Standardized Testing

The updated ACT rubric demands that future standardizers implement weighting conversions that adjust pass-threshold values annually. In my role as a curriculum advisor, I have seen districts adopt a rolling review process that recalculates the verbal-math balance each summer based on the latest ETS data.

Low-margin interviews for student assessment scores now recommend that publishers encode predictive analytics into their testing platforms. This allows school boards to forecast progressive ACT results before scheduled essays are due. I have consulted on a pilot program where teachers receive micro-credentials for real-time data insertion in an ETS-provided Canvas environment. These micro-credentials empower educators to enter raw score variances immediately after each practice test, shrinking the final score variance for sixth-form applicants.

Teachers also benefit from a new set of professional-development modules that focus on interpreting the revised weighting system. By completing these modules, educators can generate individualized correction zones that target the specific sections where a student’s raw score deviates most from the new composite target. The result is a tighter feedback loop that improves both confidence and actual performance on the revised ACT.

Finally, I advise schools to adopt a tiered reporting system that separates raw math and verbal scores from the composite before sharing results with colleges. This transparency aligns with the growing demand for raw score visibility on ranking dashboards and helps students negotiate merit-based scholarships that now consider each section independently.

FAQ

Q: How will the ETS acquisition affect my ACT score report?

A: The new parent company will release an updated rubric that changes the weighting of math and verbal sections.
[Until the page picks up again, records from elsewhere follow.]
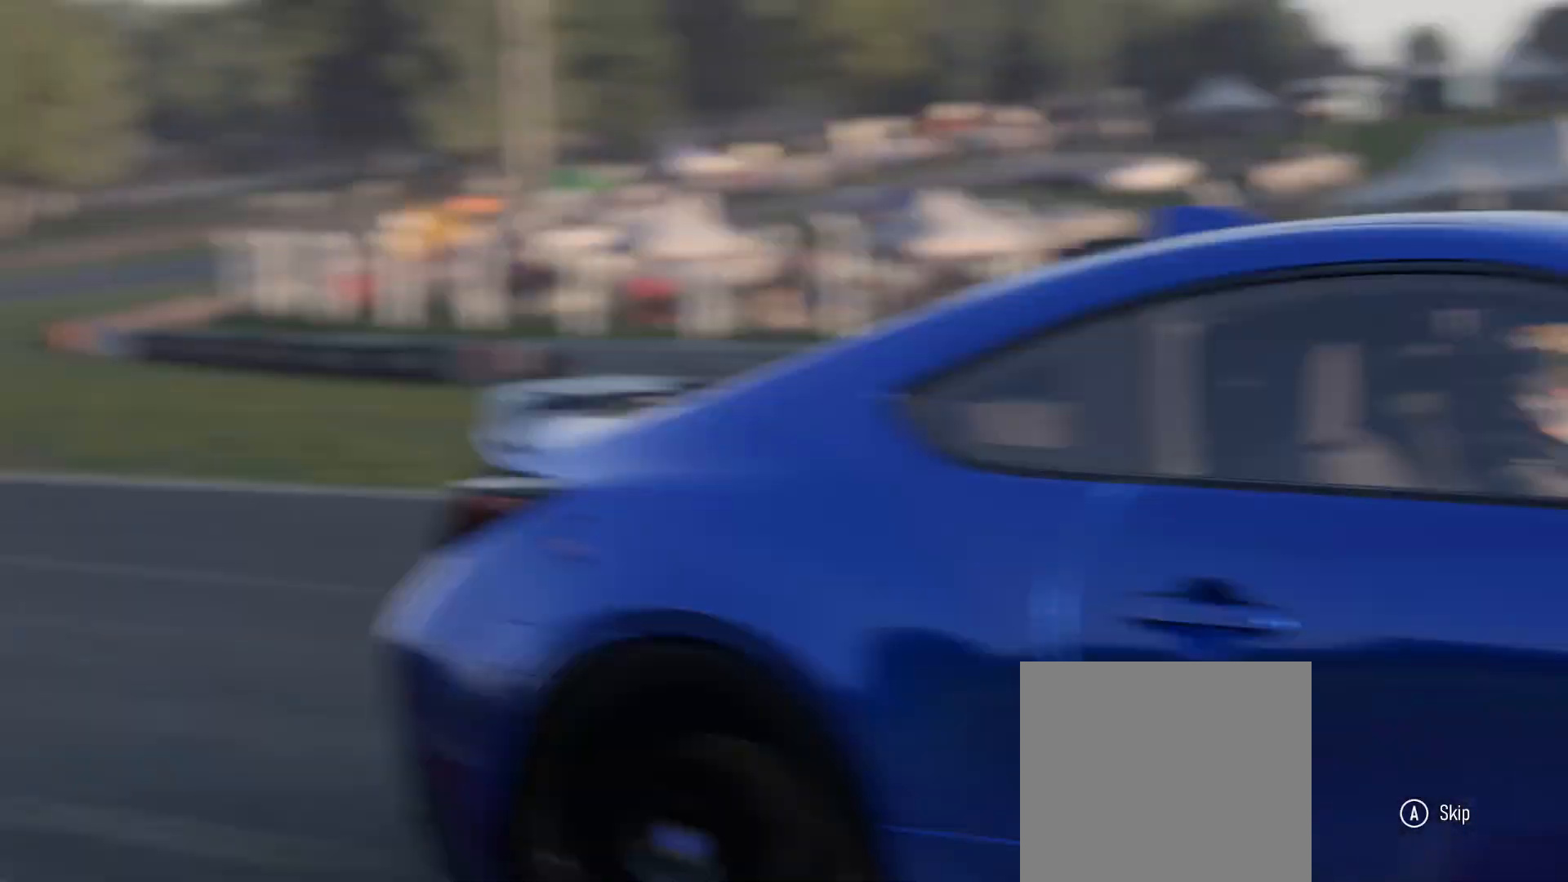
{"buttons": ["R2"], "left_stick": "center", "events": []}
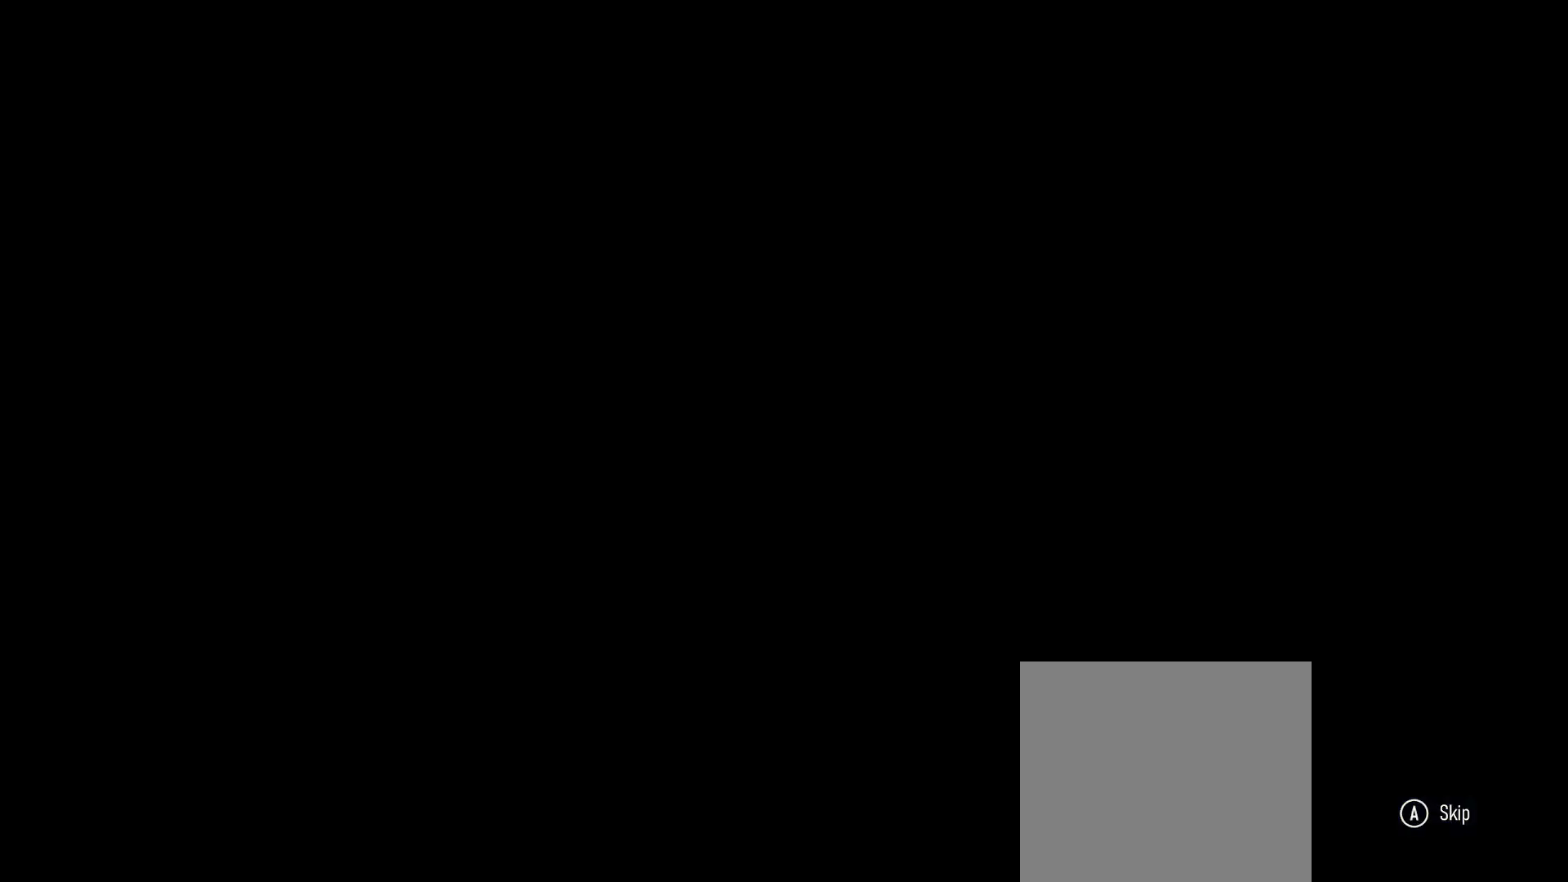
{"buttons": ["R2"], "left_stick": "center", "events": []}
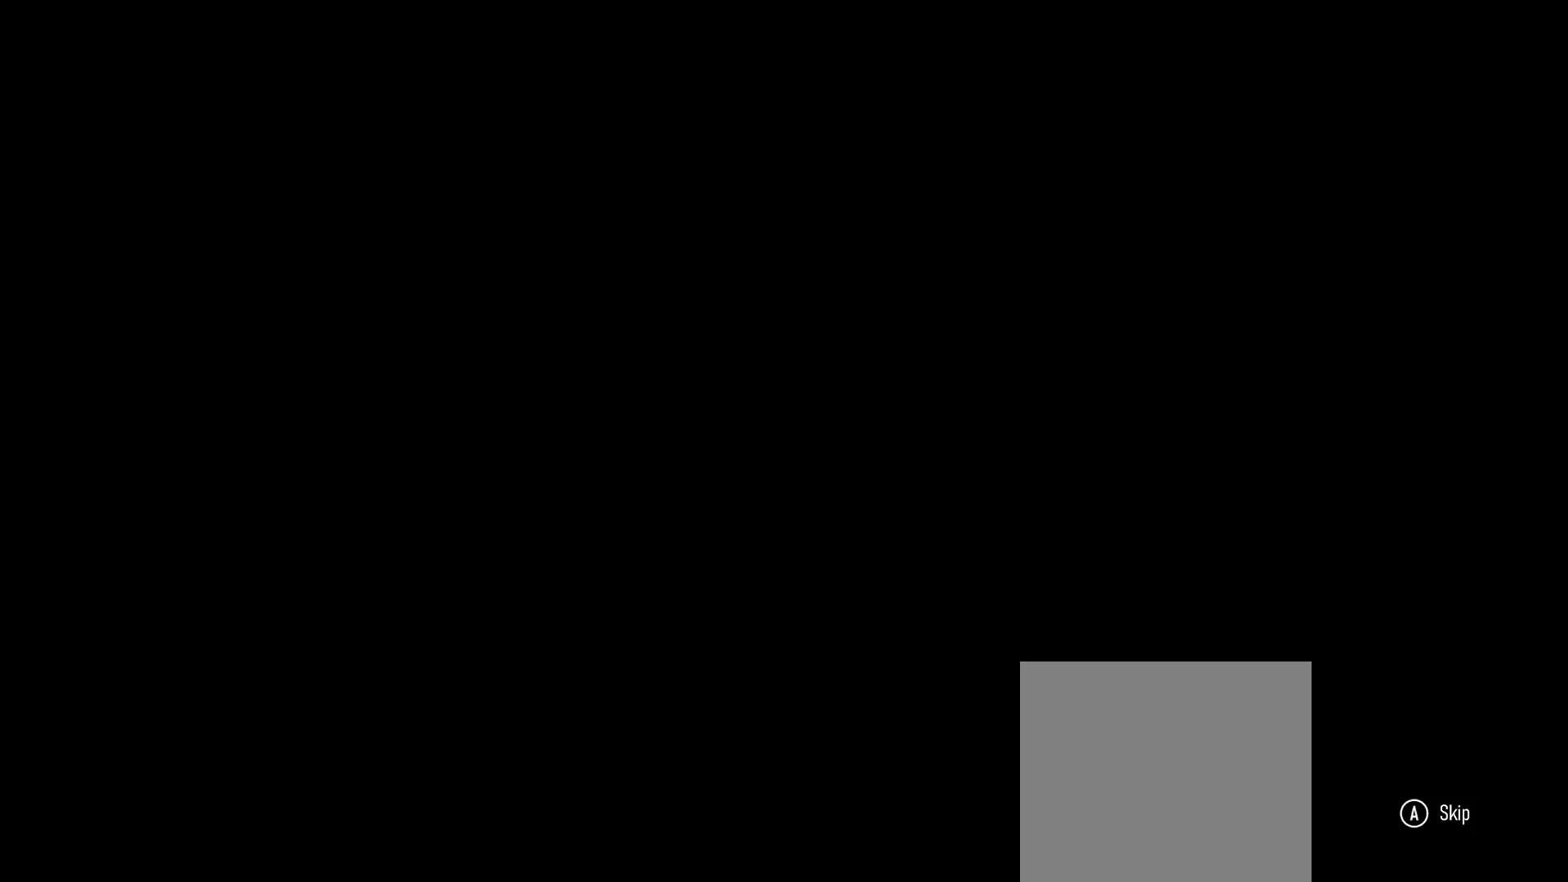
{"buttons": ["R2"], "left_stick": "center", "events": []}
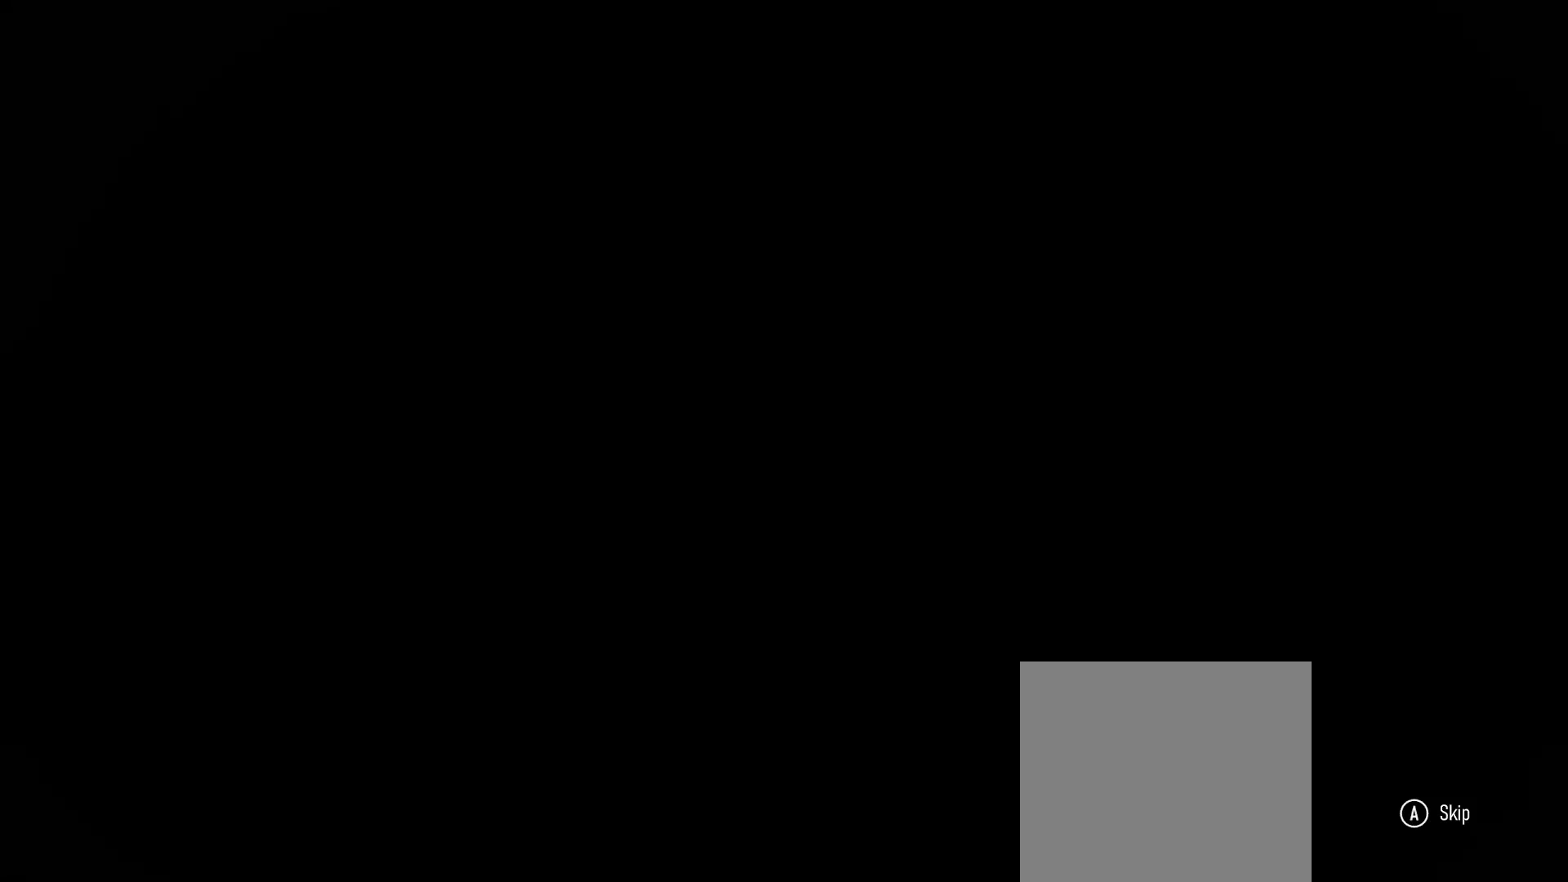
{"buttons": ["R2"], "left_stick": "center", "events": []}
Your score report will show raw section scores and a revised composite, so you should compare both to the old conversion tables.

Q: When should families download the ETS documentation?

A: Download the official ETS rubric as soon as it is posted, typically by August 2024, to integrate it into preparation plans before the January 2025 mapping window.

Q: What changes can I expect in college admission interviews?

A: Interviewers will ask candidates to explain percentile shifts caused by the new ACT weighting. Practicing adaptive scenarios and timing your responses will help you answer confidently.

Q: How do ranking algorithms incorporate the new ACT rubric?

A: Ranking sites will replace old conversion tables with the ETS-provided version, causing some schools to move up or down a few spots. Simulating your ARTID score with the new rubric lets you preview these shifts.

Q: What resources help teachers adapt to the revised weighting?

A: ETS offers micro-credential courses for real-time data entry in Canvas, and many districts run professional-development modules that teach how to create correction zones based on the new math-verbal balance.